----- Source records
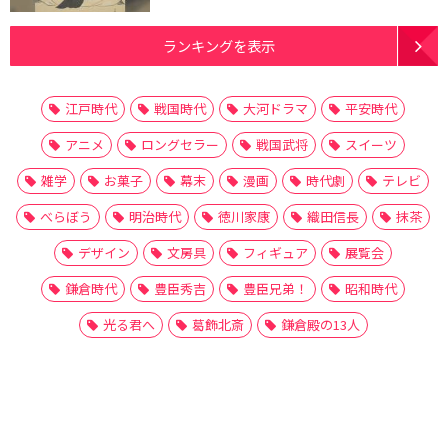
ランキングを表示
江戸時代
戦国時代
大河ドラマ
平安時代
アニメ
ロングセラー
戦国武将
スイーツ
雑学
お菓子
幕末
漫画
時代劇
テレビ
べらぼう
明治時代
徳川家康
織田信長
抹茶
デザイン
文房具
フィギュア
展覧会
鎌倉時代
豊臣秀吉
豊臣兄弟！
昭和時代
光る君へ
葛飾北斎
鎌倉殿の13人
----------
* **Exercise objective**: Your copy of the records must be exact and must contain no pictures.

* **Solution to this problem**:
ランキングを表示
江戸時代
戦国時代
大河ドラマ
平安時代
アニメ
ロングセラー
戦国武将
スイーツ
雑学
お菓子
幕末
漫画
時代劇
テレビ
べらぼう
明治時代
徳川家康
織田信長
抹茶
デザイン
文房具
フィギュア
展覧会
鎌倉時代
豊臣秀吉
豊臣兄弟！
昭和時代
光る君へ
葛飾北斎
鎌倉殿の13人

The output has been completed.